O artigo original, publicado no periódico Proceedings of the National Academy of Sciences, compreendia sete experimentos distintos, desenhados para analisar a ética de pessoas de diferentes estratos sociais em cenários específicos. Um dos testes notáveis envolveu um pote contendo doces destinados a serem dados a crianças. Quando convidados a pegar um ou dois doces, os participantes com maior renda retiraram o dobro em relação aos participantes de outras faixas sociais.
Além disso, outros experimentos investigaram o comportamento ao dirigir. Neste contexto, os participantes mais abastados apresentaram quatro vezes mais probabilidade de ultrapassar outros motoristas e três vezes mais chance de avançar sobre um pedestre que aguardava para cruzar a via.
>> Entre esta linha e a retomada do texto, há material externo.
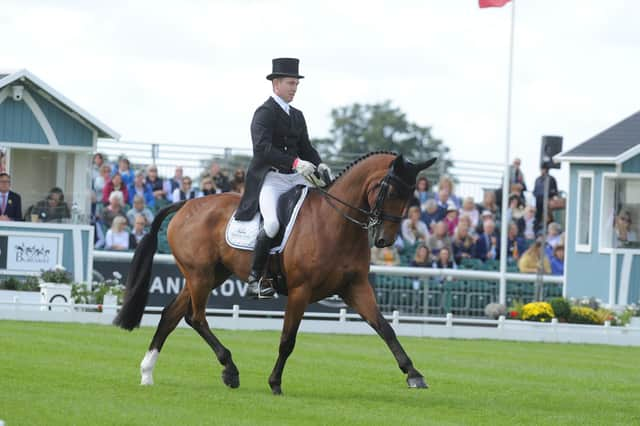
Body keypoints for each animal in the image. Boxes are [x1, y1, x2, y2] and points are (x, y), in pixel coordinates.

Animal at [114, 151, 436, 394]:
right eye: (390, 190)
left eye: (411, 194)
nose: (385, 241)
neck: (334, 223)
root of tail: (187, 203)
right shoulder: (300, 291)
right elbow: (287, 339)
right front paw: (275, 382)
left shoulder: (355, 287)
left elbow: (385, 328)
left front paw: (414, 374)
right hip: (200, 275)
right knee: (195, 317)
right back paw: (230, 370)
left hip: (209, 275)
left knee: (171, 315)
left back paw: (147, 372)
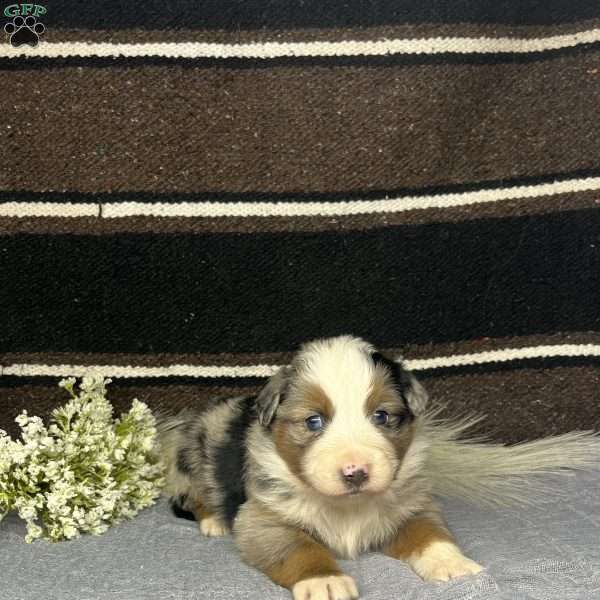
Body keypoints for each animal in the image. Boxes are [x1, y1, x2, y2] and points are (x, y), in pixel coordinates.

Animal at [159, 336, 600, 596]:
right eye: (314, 421)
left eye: (382, 417)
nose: (356, 472)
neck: (348, 505)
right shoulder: (264, 519)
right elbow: (299, 547)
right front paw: (326, 581)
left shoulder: (412, 504)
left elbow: (428, 533)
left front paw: (451, 562)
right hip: (194, 457)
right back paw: (212, 521)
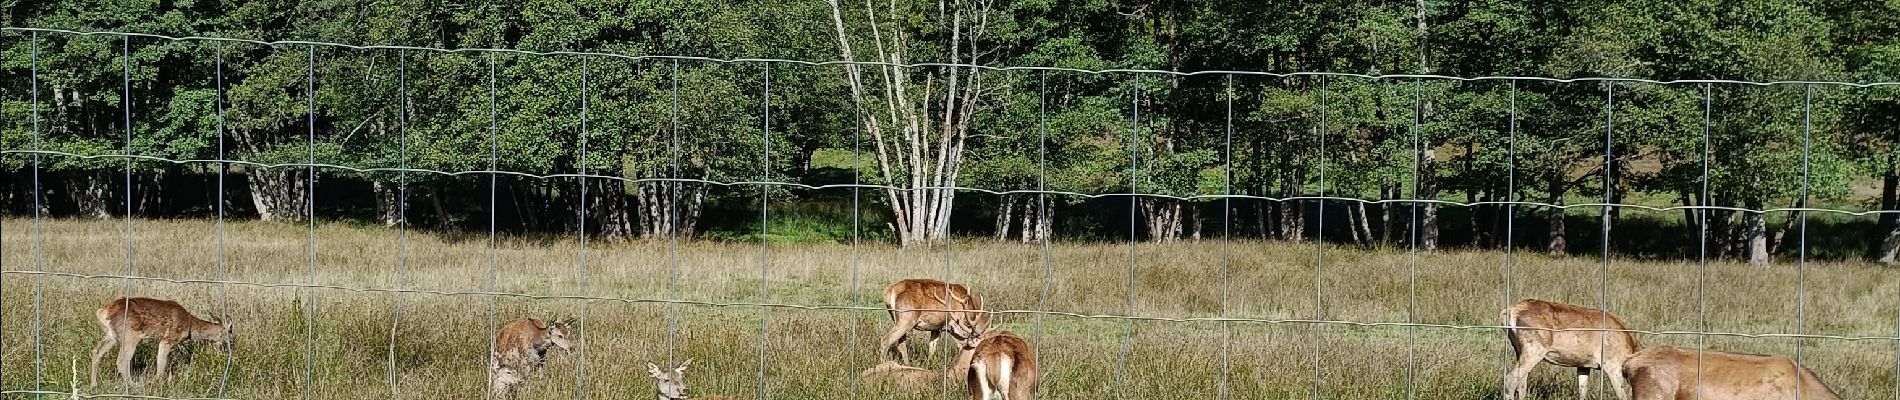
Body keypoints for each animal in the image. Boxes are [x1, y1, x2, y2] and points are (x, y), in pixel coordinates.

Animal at [88, 297, 234, 386]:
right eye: (230, 332)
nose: (230, 345)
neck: (190, 326)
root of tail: (103, 312)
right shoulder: (168, 339)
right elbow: (162, 362)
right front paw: (157, 383)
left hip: (111, 336)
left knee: (96, 351)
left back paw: (93, 385)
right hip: (129, 336)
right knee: (122, 360)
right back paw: (133, 385)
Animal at [1504, 297, 1641, 400]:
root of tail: (1511, 310)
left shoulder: (1583, 365)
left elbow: (1582, 392)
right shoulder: (1612, 365)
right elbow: (1623, 396)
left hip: (1519, 350)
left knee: (1521, 385)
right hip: (1534, 349)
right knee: (1510, 379)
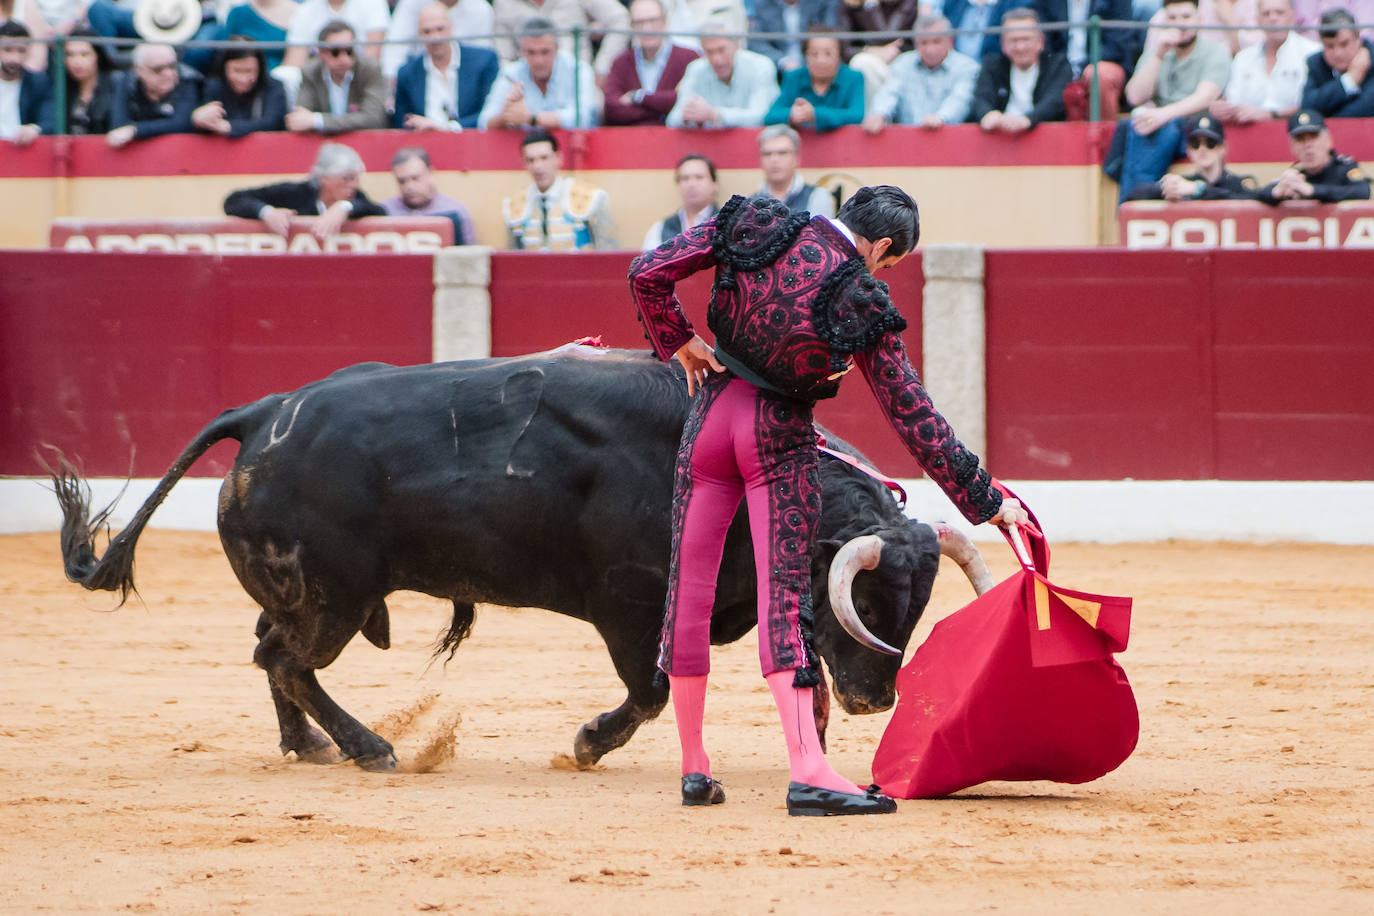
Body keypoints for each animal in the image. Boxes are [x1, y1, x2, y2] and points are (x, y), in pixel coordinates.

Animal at [48, 347, 983, 769]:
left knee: (267, 651)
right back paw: (369, 748)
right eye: (867, 604)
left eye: (919, 607)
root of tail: (264, 409)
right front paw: (588, 742)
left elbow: (796, 679)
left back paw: (308, 744)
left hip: (302, 590)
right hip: (332, 598)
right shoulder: (630, 605)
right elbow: (649, 691)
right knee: (286, 657)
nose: (877, 700)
No ambiente de trabalho, assumindo a função de empregador, os indivíduos de classes mais elevadas também mostraram maior tendência a ocultar informações sensíveis de seus colaboradores.
Os pesquisadores responsáveis pela pesquisa — Paul Piff, Daniel Stancato, Stéphane Côté, Rodolfo Mendoza-Denton e Dacher Keltner — foram agraciados com o Ig Nobel de Economia. Eles foram premiados por fornecerem evidências de que pessoas de classes mais altas são mais inclinadas a pegar doces reservados para crianças e a se engajar em outros tipos de atitudes antiéticas.
A cerimônia de premiação aconteceu no dia 3, e também contou com a participação de um grupo brasileiro que ganhou um prêmio por pisar 40 mil vezes em jararacas, com o objetivo de compreender o motivo pelo qual uma serpente pica um ser humano.